■ **EXCERPTED TEXT**
(begin)

A veteran of Johnson & Johnson, Bell Labs, and a number of Fortune 50 and 500 companies, Bastante has worked on large solutions and critical business applications for a variety of businesses. But for him, the best part of his job is exploring the vast and ever-changing technology landscape and finding solutions that best serve the organization’s customers and mission.
Bastante’s deep understanding of technology has already born significant fruit at Blue Cross NC. In the past five years, he has already led in the creation of a modern hybrid cloud platform and new data centers colocated with top cloud vendors. His team recently won an NC Tech Award for the company’s usage of artificial intelligence and machine learning.
As a highly innovative leader, Bastante has teamed with partners like Accenture in bringing a passion for change via the successful use of technology, data, and automation. This has helped achieve Blue Cross NC’s goals for affordability, quality and access, exceptional experience, and data-driven insights.
When it comes to transforming organizations through technology, Bastante deems three areas integral to focus on when driving the success of a business: people leadership, building relationships, and executing technology implementation with thoughtfulness and careful direction.
People Leadership
“Many companies have vast and enduring cultures and histories,” says Bastante. Years of working and operating in the same way can leave companies on autopilot. Therefore, transforming healthcare requires leadership that is unafraid of human change.
In fact, Bastante says that changing the mind-sets of the people who use technology is imperative to successfully changing technology itself. That requires a strong sense of people leadership, which he cites as central to navigating industry change. When engaging in strong, people-centered leadership, Bastante believes it’s vital to show workers that their ideas are welcome, making it safe for them to break out of their normal ways of working. “You need to inspire and create a culture where people feel trusted to experiment,” he explains.
He believes that good leaders have a fundamental desire to drive change for their workers and help release them from the routines that no longer serve them well. “We all need to capture the hearts, minds, and energy of the people who work for us,” Bastante says.
Building Relationships
Along with strong people leadership, leaders also need to have a strategy for managing relationships and an effective means to implement it. Bastante first cultivated this principle after reading Stephen Covey’s 7 Habits for Highly Effective People. The book taught him about the concept of an “emotional bank account”—making ‘deposits’ of trust and goodwill by serving others and occasionally withdrawing when needed. “We need to be thoughtful about building and adding to that bank account,” says Bastante, “but also recognize situations that call for withdrawals and relationship strain in pursuit of essential change.”
At Blue Cross NC, Bastante encourages his team to proactively build relationships and be advocates for their client base. “How do we become the best at building relationships and growing that bank account?” he asks himself and his team on a regular basis.

(end)

Stored dataset items
(begin)

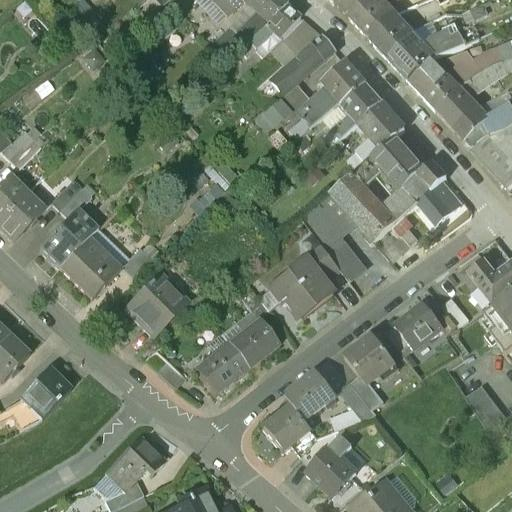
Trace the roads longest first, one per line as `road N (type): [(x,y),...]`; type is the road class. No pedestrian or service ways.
road 1 (residential): [(502,214),(244,408),(209,446)]
road 2 (tertiary): [(502,214),(289,0)]
road 3 (residential): [(141,396),(0,262)]
road 4 (residential): [(141,396),(97,452),(10,511)]
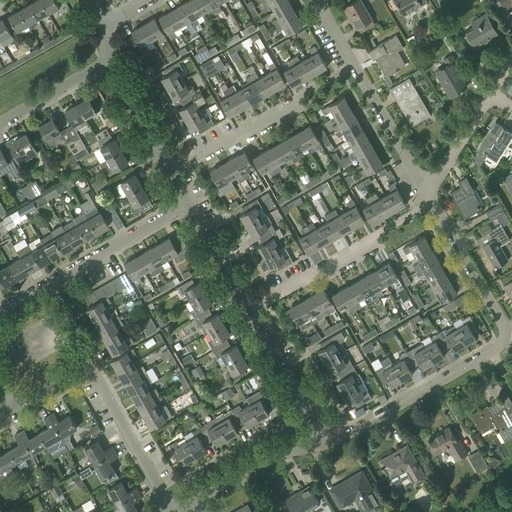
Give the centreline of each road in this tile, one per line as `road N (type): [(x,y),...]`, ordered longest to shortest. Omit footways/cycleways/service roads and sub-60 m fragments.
road 1 (unclassified): [(328,444),(501,342),(501,320),(432,202)]
road 2 (unclassified): [(0,305),(187,203)]
road 3 (unclassified): [(249,308),(432,202)]
road 4 (unclassified): [(168,170),(348,64)]
road 5 (unclassified): [(167,510),(259,461),(328,444)]
road 6 (unclassified): [(167,510),(95,383),(79,375)]
road 7 (unclassified): [(328,444),(249,308)]
road 8 (unclassified): [(426,193),(348,64)]
road 9 (unclassified): [(0,125),(107,63)]
road 10 (unclassified): [(168,170),(107,63)]
road 11 (unclassified): [(249,308),(187,203)]
road 12 (unclassified): [(426,193),(490,91)]
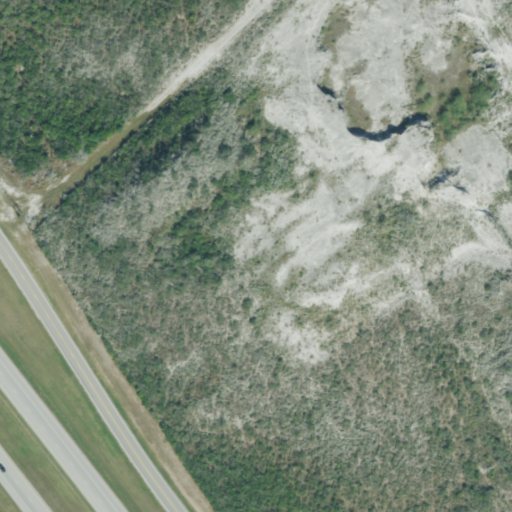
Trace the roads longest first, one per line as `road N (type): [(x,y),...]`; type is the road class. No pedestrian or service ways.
road 1 (tertiary): [(177,511),(0,245)]
road 2 (motorway): [(111,511),(0,367)]
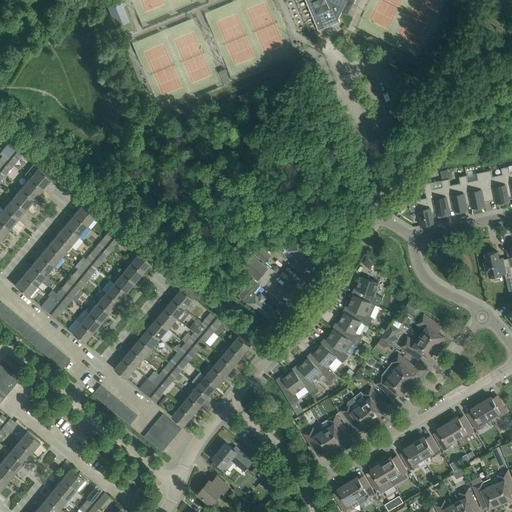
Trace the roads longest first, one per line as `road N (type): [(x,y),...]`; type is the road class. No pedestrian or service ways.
road 1 (residential): [(229,392),(372,214)]
road 2 (track): [(511,63),(385,194)]
road 3 (residential): [(372,214),(385,194),(323,53)]
road 4 (residential): [(484,313),(402,428)]
road 5 (residential): [(77,396),(164,289)]
road 6 (residential): [(9,511),(92,410)]
road 7 (residential): [(402,428),(511,364)]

(end)

■ **AIM 1**
Rewrite the Bastante profile from "When it comes" up to and including "and careful direction.", with "people leadership" changed to "team leadership".
■ **AIM 2**
Can you sum up the Bastante profile in two sentences?

■ **SOLUTION 1**
When it comes to transforming organizations through technology, Bastante deems three areas integral to focus on when driving the success of a business: team leadership, building relationships, and executing technology implementation with thoughtfulness and careful direction.

■ **SOLUTION 2**
Bastante, a veteran of Johnson & Johnson, Bell Labs, and a number of large companies, has led the creation of a modern hybrid cloud platform and new data centers at Blue Cross NC. He considers people leadership, building relationships, and thoughtful technology implementation integral to transforming organizations, and he stresses a culture where people feel trusted to experiment and an "emotional bank account" of trust built by serving others.